Elles étaient là mais on ne les voyait pas, ces deux colonnes encadrant l’entrée de la Tossen. Azenor et Konan dominaient ainsi le visiteur de leurs treize coudées, avant que celui-ci n’entre sur ce périmètre hors du temps, sans barrières. En ce printemps bien avancé, les myosotis couvraient le sol des pétales bleutées, alternant avec l’herbe fraiche et créant un damier naturel aux couleurs délicates.
Etonnamment, les myosotis sont arrivés bien après l’installation des géants de granit, ne semblant pas gênés par l’arrivée massive des promeneurs. Nul ne s’en étonnait. Ils étaient là mais qui y prêtait attention ?
Au loin, les pierres sonnaient au son du maillet et du ciseau, offrant aux saints d’autrefois de se dégager de leur gangue lithique. Après une dernière accolade aux artistes ciseleurs, les évangélisateurs d’hier enracinés au sol de la Tossen comme des totems de granit, regardant vers le ciel, devenaient veilleurs sur l’omphalos de jadis.
Depuis des semaines, abandonnés, ils semblaient murmurer à celui qui osait les interroger. « Ne nous oubliez pas ! » suppliaient-ils. « Rappelez à la Bretagne qui nous étions. Eveillez les consciences et engagez vos pas dans nos pas. Ne nous demandez pas notre âge mais souvenez-vous pour quelle Raison nous avons traversé les siècles comme nous avons traversé les mers. Voyages à travers le brouillard en curragh ou en chevauchant les baleines, nous déployant au-delà des sept îles par nos vaisseaux de pierres et de peau ».

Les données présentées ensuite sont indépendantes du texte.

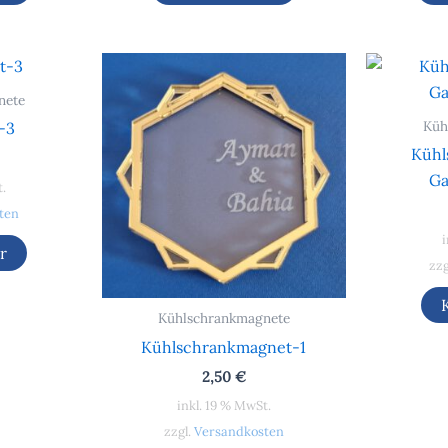
nete
Küh
-3
Kühl
Ga
t.
ten
i
r
zzg
Kühlschrankmagnete
Kühlschrankmagnet-1
2,50
€
inkl. 19 % MwSt.
zzgl.
Versandkosten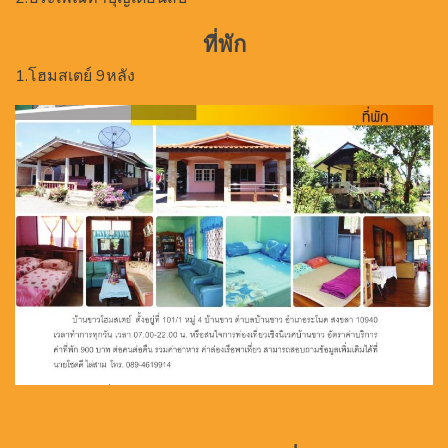
ที่พัก
1.โฮมสเตย์ 9หลัง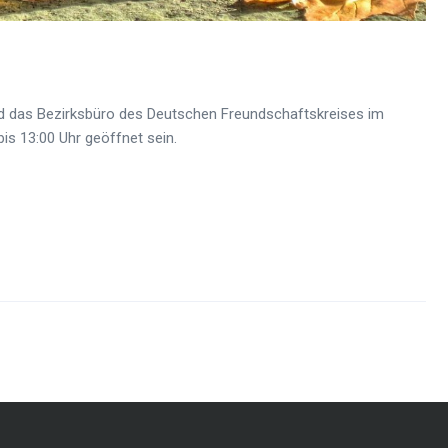
rd das Bezirksbüro des Deutschen Freundschaftskreises im
bis 13:00 Uhr geöffnet sein.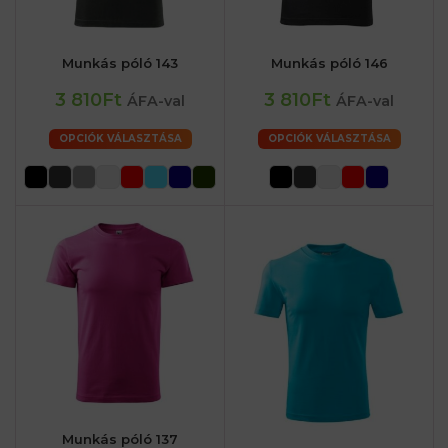
Munkás póló 143
Munkás póló 146
3 810Ft
3 810Ft
ÁFA-val
ÁFA-val
OPCIÓK VÁLASZTÁSA
OPCIÓK VÁLASZTÁSA
Munkás póló 137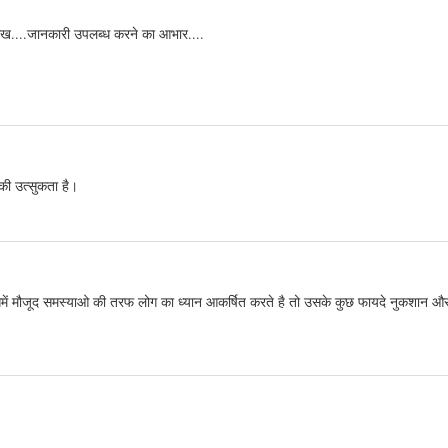
ेख....जानकारी उपलब्ध करने का आभार....
की उत्सुकता है।
समें मौजूद समस्याओ की तरफ लोग का ध्यान आकर्षित करते है तो उसके कुछ फायदे नुकशान औ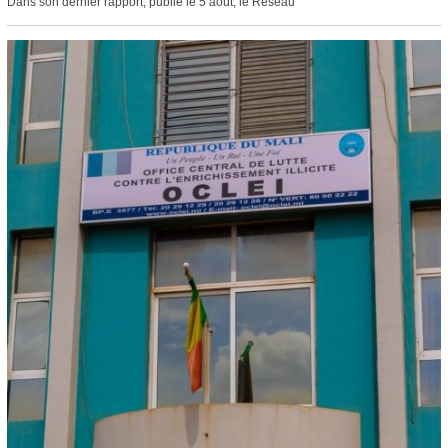
Dans son dernier rapport, publié le 5 août, le Réseau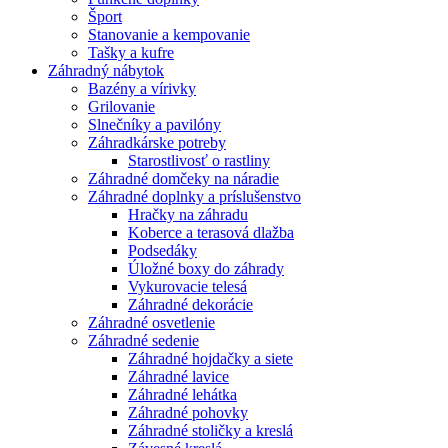
Šport
Stanovanie a kempovanie
Tašky a kufre
Záhradný nábytok
Bazény a vírivky
Grilovanie
Slnečníky a pavilóny
Záhradkárske potreby
Starostlivosť o rastliny
Záhradné domčeky na náradie
Záhradné doplnky a príslušenstvo
Hračky na záhradu
Koberce a terasová dlažba
Podsedáky
Úložné boxy do záhrady
Vykurovacie telesá
Záhradné dekorácie
Záhradné osvetlenie
Záhradné sedenie
Záhradné hojdačky a siete
Záhradné lavice
Záhradné lehátka
Záhradné pohovky
Záhradné stoličky a kreslá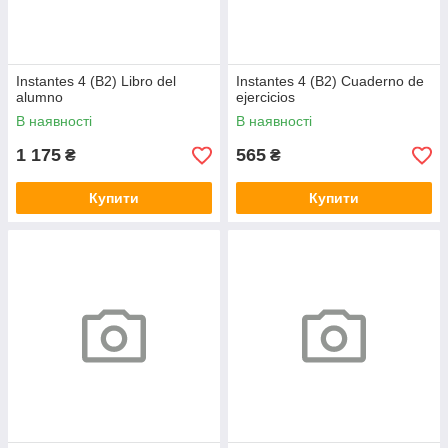
Instantes 4 (B2) Libro del
Instantes 4 (B2) Cuaderno de
alumno
ejercicios
В наявності
В наявності
1 175
565
₴
₴
Купити
Купити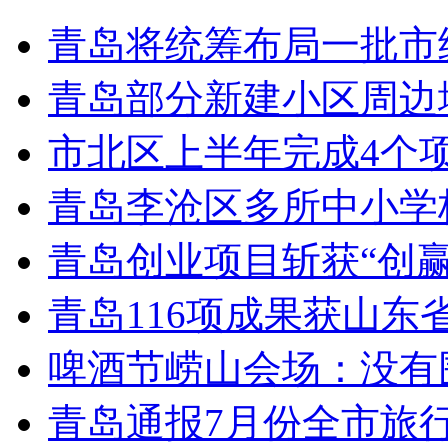
青岛将统筹布局一批市
青岛部分新建小区周边
市北区上半年完成4个
青岛李沧区多所中小学校
青岛创业项目斩获“创
青岛116项成果获山东
啤酒节崂山会场：没有
青岛通报7月份全市旅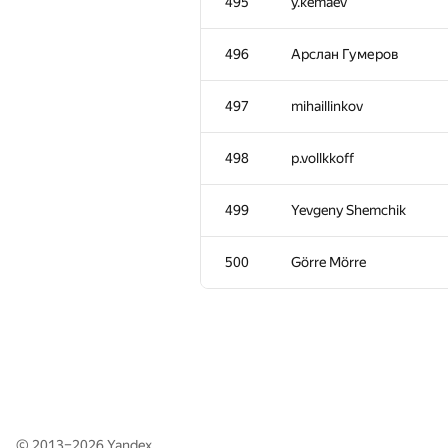
495
y.kemaev
461
levanvar
496
Арслан Гумеров
462-463
Kmakxum
497
mihaillinkov
462-463
malegorani
498
p.vollkkoff
464
v.v.melnyk
499
Yevgeny Shemchik
465
紙ぺーぱー
500
Görre Mörre
466
Максим Сурков
467-468
Vahan2000
467-468
Peltorator
© 2013–2026
Yandex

Peut-être l’abandon à saint Gildas, celui qui sait voir, était-elle la seule voie. Peut-être le grand silence était-il plus propice à tendre l’oreille. Car à celui qui voulait entendre, le son fossile devenait audible : « prendras-tu uniquement l’épique et la fortune ? Ou prendras-tu plutôt les fleurs d’espérance et les chardons du Roc’h Tredudon ? Prendras-tu les lignes de légendes ou percevras-tu plutôt le filigrane de l’Essentiel ? Raviveras-tu les braises qui sommeillent sous la cendre ou éteindras-tu sans mesure la flamme de renaissance, étouffée par les démons d’un monde pris dans son funeste tourbillon ? Fuiras-tu la voie métallique pour écouter enfin la voix de l’Unique ? »

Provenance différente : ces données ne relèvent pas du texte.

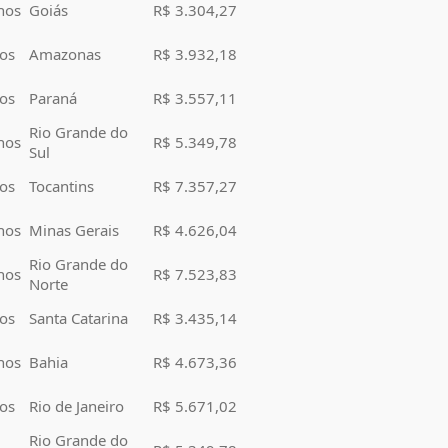
nos
Goiás
R$ 3.304,27
os
Amazonas
R$ 3.932,18
os
Paraná
R$ 3.557,11
Rio Grande do
nos
R$ 5.349,78
Sul
os
Tocantins
R$ 7.357,27
nos
Minas Gerais
R$ 4.626,04
Rio Grande do
nos
R$ 7.523,83
Norte
os
Santa Catarina
R$ 3.435,14
nos
Bahia
R$ 4.673,36
os
Rio de Janeiro
R$ 5.671,02
Rio Grande do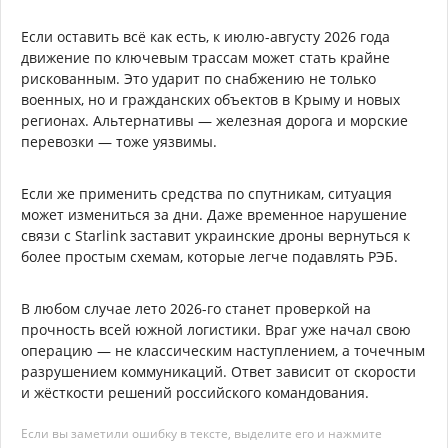
Если оставить всё как есть, к июлю-августу 2026 года
движение по ключевым трассам может стать крайне
рискованным. Это ударит по снабжению не только
военных, но и гражданских объектов в Крыму и новых
регионах. Альтернативы — железная дорога и морские
перевозки — тоже уязвимы.
Если же применить средства по спутникам, ситуация
может измениться за дни. Даже временное нарушение
связи с Starlink заставит украинские дроны вернуться к
более простым схемам, которые легче подавлять РЭБ.
В любом случае лето 2026-го станет проверкой на
прочность всей южной логистики. Враг уже начал свою
операцию — не классическим наступлением, а точечным
разрушением коммуникаций. Ответ зависит от скорости
и жёсткости решений российского командования.
Если вы заметили ошибку в тексте, выделите его и нажмите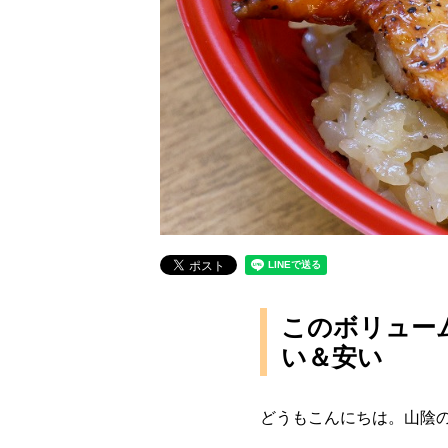
このボリュー
い＆安い
どうもこんにちは。山陰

Le chant des pierres aux notes minérales résonnait dans le silence de la Vallée et les pas des quelques visiteurs s’égrenaient comme une avancée initiatique à travers un livre ouvert et qui ne vieillit pas. Un ouvrage qui se dévoile comme un phare éclairant les nations à la proue du continent, nous dégageant d’un miroir anthropocentré absorbant et annihilant les lumières de l’univers qui rejaillissaient jusqu’alors sur les géants de granit.